Lesson 3: Plant reproduction Flashcards
What are the reproductive parts of flowering plants?
Flowers are the reproductive parts of whole flowering plants.
What are the four main layers of a flower and their brief functions?
Petals (attract pollinators), sepals (protect bud), stamens (male), pistils (female).
What are the parts of the stamen and their functions?
Filament (stalk) and anther (produces pollen grains).
What are the components of a pollen grain and their functions/structure?
Generative cell (makes sperm), tube cell (forms pollen tube), exine (tough outer layer), intine (inner cellulose layer).
What are the parts of a pistil and their functions?
Stigma (pollen lands), style (connects stigma to ovary), ovary (contains ovules).
What is pollination and methods?
Transfer of pollen from stamen to pistil, can be via wind, insects, animals, or water.
What happens during fertilization in plants?
One sperm fuses with the egg (zygote), another fuses with central cell to form endosperm.
Name adaptations of insect-pollinated flowers.

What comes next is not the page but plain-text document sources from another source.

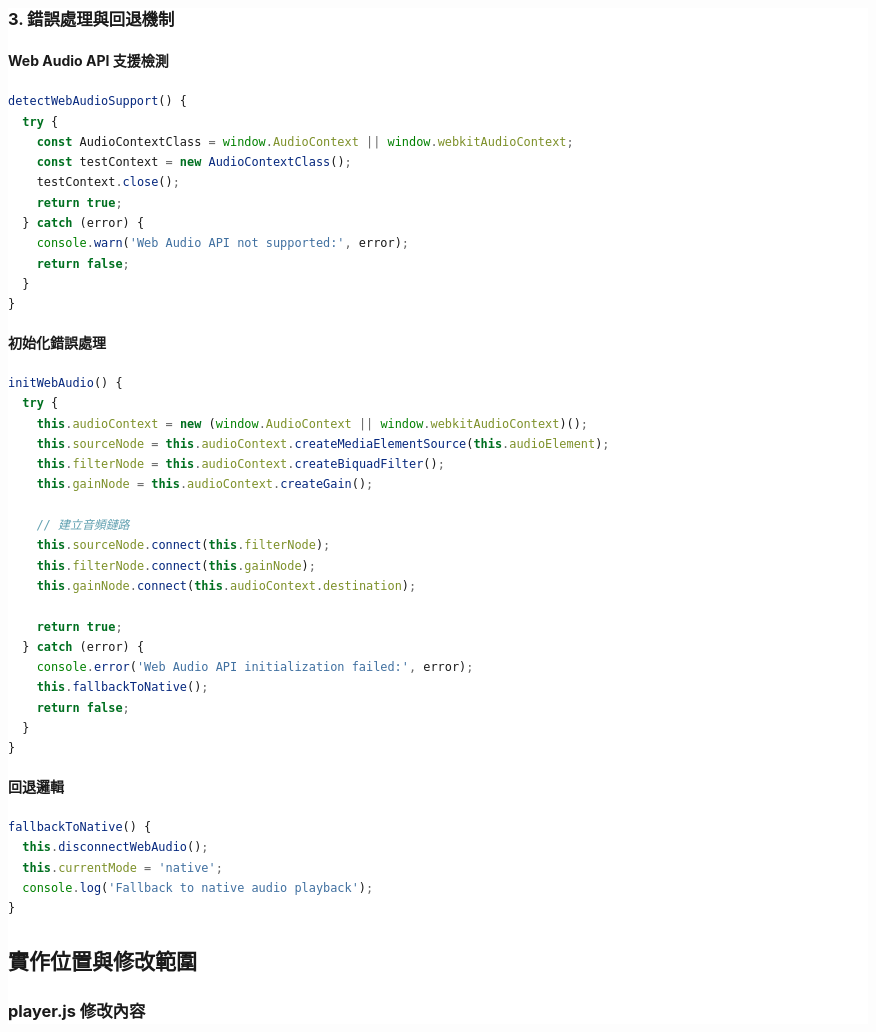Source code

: ### 3. 錯誤處理與回退機制

#### Web Audio API 支援檢測
```javascript
detectWebAudioSupport() {
  try {
    const AudioContextClass = window.AudioContext || window.webkitAudioContext;
    const testContext = new AudioContextClass();
    testContext.close();
    return true;
  } catch (error) {
    console.warn('Web Audio API not supported:', error);
    return false;
  }
}
```

#### 初始化錯誤處理
```javascript
initWebAudio() {
  try {
    this.audioContext = new (window.AudioContext || window.webkitAudioContext)();
    this.sourceNode = this.audioContext.createMediaElementSource(this.audioElement);
    this.filterNode = this.audioContext.createBiquadFilter();
    this.gainNode = this.audioContext.createGain();
    
    // 建立音頻鏈路
    this.sourceNode.connect(this.filterNode);
    this.filterNode.connect(this.gainNode);
    this.gainNode.connect(this.audioContext.destination);
    
    return true;
  } catch (error) {
    console.error('Web Audio API initialization failed:', error);
    this.fallbackToNative();
    return false;
  }
}
```

#### 回退邏輯
```javascript
fallbackToNative() {
  this.disconnectWebAudio();
  this.currentMode = 'native';
  console.log('Fallback to native audio playback');
}
```

## 實作位置與修改範圍

### player.js 修改內容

Nectar production, scent, bright colors, sticky/heavy pollen, pollinator specificity.
What are features of wind-pollinated flowers?
Light pollen and feathery stigma for effective dispersal.

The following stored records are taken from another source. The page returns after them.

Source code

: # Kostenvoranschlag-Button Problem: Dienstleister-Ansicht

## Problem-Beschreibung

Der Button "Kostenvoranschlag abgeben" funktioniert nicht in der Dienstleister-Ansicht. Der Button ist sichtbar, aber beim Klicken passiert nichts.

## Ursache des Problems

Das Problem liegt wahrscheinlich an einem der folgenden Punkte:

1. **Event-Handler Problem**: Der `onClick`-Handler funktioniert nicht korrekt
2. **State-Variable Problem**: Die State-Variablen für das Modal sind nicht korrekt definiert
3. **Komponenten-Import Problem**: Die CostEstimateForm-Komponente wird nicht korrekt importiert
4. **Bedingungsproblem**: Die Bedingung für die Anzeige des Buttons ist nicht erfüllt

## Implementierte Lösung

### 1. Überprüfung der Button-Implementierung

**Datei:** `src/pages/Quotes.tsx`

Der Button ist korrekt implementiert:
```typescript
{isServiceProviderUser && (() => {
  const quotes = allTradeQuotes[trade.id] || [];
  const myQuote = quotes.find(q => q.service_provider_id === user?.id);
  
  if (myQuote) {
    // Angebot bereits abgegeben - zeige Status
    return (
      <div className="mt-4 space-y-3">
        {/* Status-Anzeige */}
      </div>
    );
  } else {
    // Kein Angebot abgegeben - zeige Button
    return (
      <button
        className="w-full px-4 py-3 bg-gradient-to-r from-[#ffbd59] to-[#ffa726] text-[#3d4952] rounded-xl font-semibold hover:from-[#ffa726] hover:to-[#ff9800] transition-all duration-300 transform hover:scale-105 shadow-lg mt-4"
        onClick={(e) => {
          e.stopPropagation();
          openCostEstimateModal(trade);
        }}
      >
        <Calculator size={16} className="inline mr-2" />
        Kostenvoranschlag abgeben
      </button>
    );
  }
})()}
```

What are the advantages of cross-pollination?
Increased genetic diversity and evolutionary success.
What are some mechanisms promoting cross-pollination?
Dioecious plants, temporal and physical separation, and self-incompatibility.
What happens after fertilization?
Flower parts dry, ovule becomes seed, ovary becomes fruit, seed is dispersed.
What are methods of seed dispersal?
Wind, water, animals, and explosions.
What is temporal separation?
Male and female parts mature at different times.
What is self-incompatibility?
Pollen fails to germinate if it shares the same allele as the stigma.
What is physical separation?
Differences in stamen and style length reduce contact between pollen and stigma in the same flower.
What’s the difference between monoecious, dioecious, and bisexual plants?
Monoecious: Male and female flowers are separate but on the same plant (e.g. corn).
Dioecious: Male and female flowers are on different plants (e.g. holly).
Bisexual (hermaphroditic): Each flower has both male (stamens) and female (pistils) parts.
Fertilisation stages for plants.
A pollen tube grows from the pollen grain down the style to the ovary after pollination.
Two male nuclei travel down the pollen tube; one fuses with an egg to form a diploid zygote, and the other forms the endosperm.